Exhibits

Permanent Exhibits:Our permanent exhibit galleries are located on the first and second floors of the museum. Our permanent exhibits focus on railroad history with an emphasis on the Santa Fe and railroads in Texas. We also have a changing exhibit gallery, with new exhibits every 2 to 3 months. Our temporary exhibits explore general topics in U.S. history, as well as railroad history.

 Temporary Exhibit:


One Half the People: Advancing Equality for Women   

National Archives
June 16 - August 18
Women Marines salvage parts that can be repaired, May 1945
Women Marines salvage parts that can be repaired, May 1945
National Archives, Records of the Women’s Bureau World War II created unprecedented opportunities for women to work or secure better jobs. More than 5 million women entered the workforce and served in uniform at home & abroad to fill the considerable number of positions required to support the war effort

When our Constitution was written, it was silent on women. Excluded from most of the rights and privileges of citizenship women operated in limited and rigid roles while enslaved women were excluded from all. Yet women have actively participated as citizens —organizing, marching, petitioning—since the founding of our country. Sometimes quietly, and sometimes with a roar, women’s roles and the opening words of the Constitution “We, the People” have been redefined. In commemoration of the 100th anniversary of the 19th amendment, “One Half of the People” explores the stories of women’s struggles to achieve full citizenship. From the decades-long campaign for voting rights to expanding social and economic equality through legislation, see how those before us obtained the rights and privileges of citizenship promised to women today.

One-Half of the People: Advancing Equality for Women was created by the National Archives and Records Administration, Washington, DC, and is traveled by the National Archives Traveling Exhibits Service (NATES). It is presented in part by Unilever, Pivotal Ventures, Carl M. Freeman Foundation in honor of Virginia Allen Freeman, AARP, and the National Archives Foundation. Additional support provided by AT&T, Facebook, and FedEx. For more information on this exhibit and companion projects at the National Archives,
visit www.archives.gov/women.

A Great Frontier Odyssey: Sketching the American West
Sept.5 - Nov. 7

This new traveling exhibit depicts the 1873 cross-country journey of Jules Tavernier & Paul Frenzeny – and, subsequently, late nineteenth-century America – through their engravings of the American West.

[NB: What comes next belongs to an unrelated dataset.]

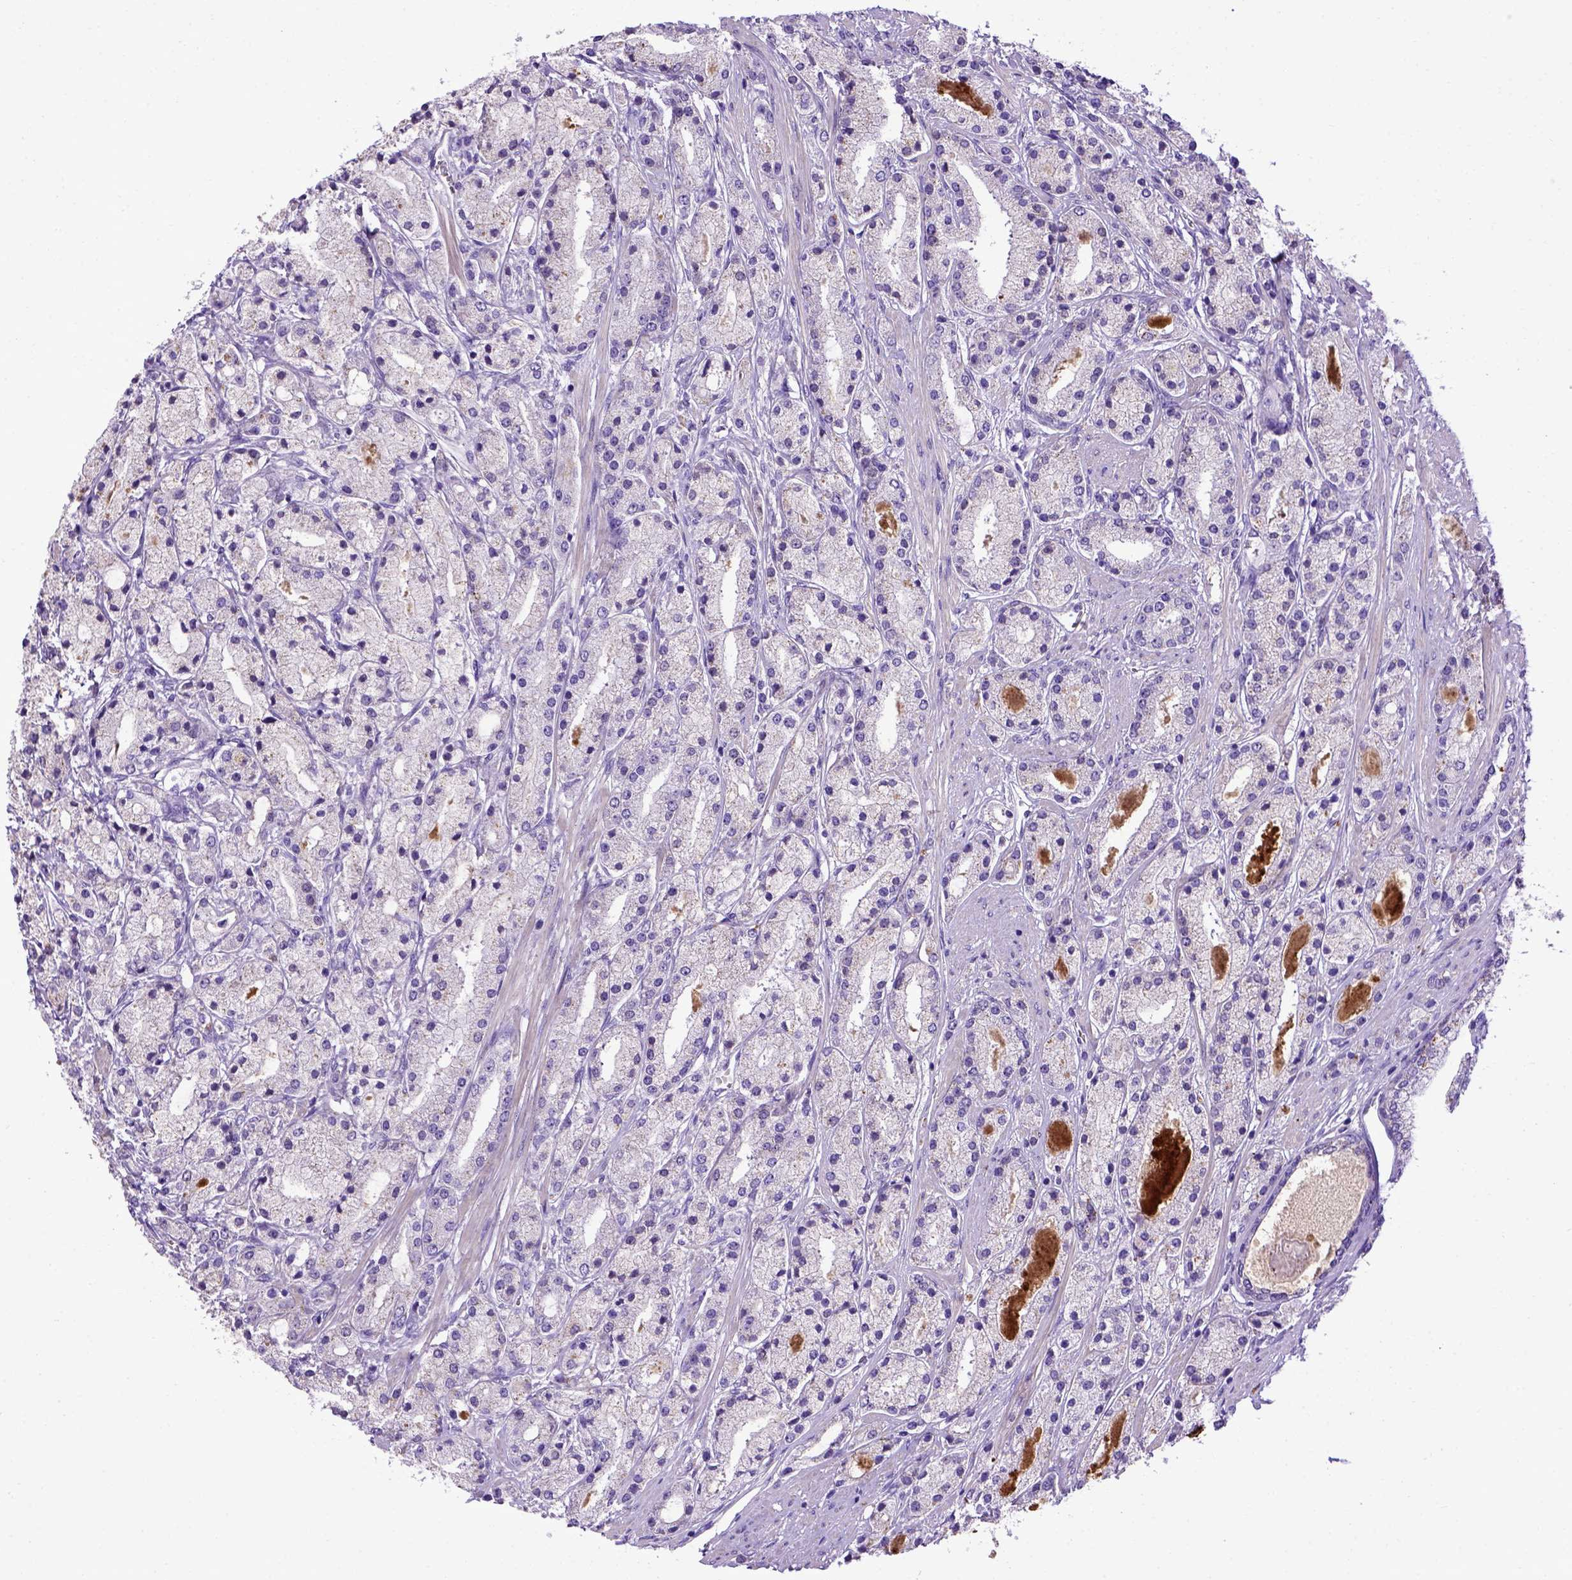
{"staining": {"intensity": "negative", "quantity": "none", "location": "none"}, "tissue": "prostate cancer", "cell_type": "Tumor cells", "image_type": "cancer", "snomed": [{"axis": "morphology", "description": "Adenocarcinoma, High grade"}, {"axis": "topography", "description": "Prostate"}], "caption": "Prostate adenocarcinoma (high-grade) was stained to show a protein in brown. There is no significant staining in tumor cells.", "gene": "ADAM12", "patient": {"sex": "male", "age": 67}}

After the opening of the Transcontinental Railroad in 1869, the public clamored for images of the newly accessible American West. The Harper Brother’s publishing firm in New York sought to capitalize on this, and chose Jules Tavernier and Paul Frenzeny to provide images of the frontier. The intrepid men were skilled at depicting newsworthy places or events that favored the plight of the common man. Coupled with their artistic and journalistic talent and keen powers of observation, they were a powerful team; Tavernier created each engraving’s watercolor painting before handing it off to Frenzeny, who added newsworthy details and drew the scene in pencil on wood blocks.

The prints in this exhibit trace the artists’ journey to San Francisco, where both men initially settled in 1874 and became an important part of the city’s art life. From there, Tavernier traveled down the coast to visit the Monterey Peninsula and before long opened the town’s first professional art studio. He returned to San Francisco four years later, but his insatiable appetite for adventure eventually led him to Hawaii. After spending time in Monterey to refine his skills as a watercolorist, Paul Frenzeny resumed his career as a special correspondent in New York, and became an illustrator of choice for Western Adventure stories and for such famous novels as Anna Karenina and the Jungle Book. He also worked as a rider in Buffalo Bill’s Wild West show in London, where he spent the rest of his life. 

Facing the Inferno: The Wildfire Photography of Kari Greer
Nov. 20, 2021-Jan. 15, 2022

Wildfires are directly affecting more and more of the population. Smoke from these fires have national impact, with the effects of global warming increasing all of this even more. Nationally, the fire season now extends almost year-round. This exhibit has been curated to grab audience attention immediately, then hold it through the power of the images and the importance of the accompanying information. Facing the inferno is the ideal bridge for conversations between the arts & humanities and the sciences.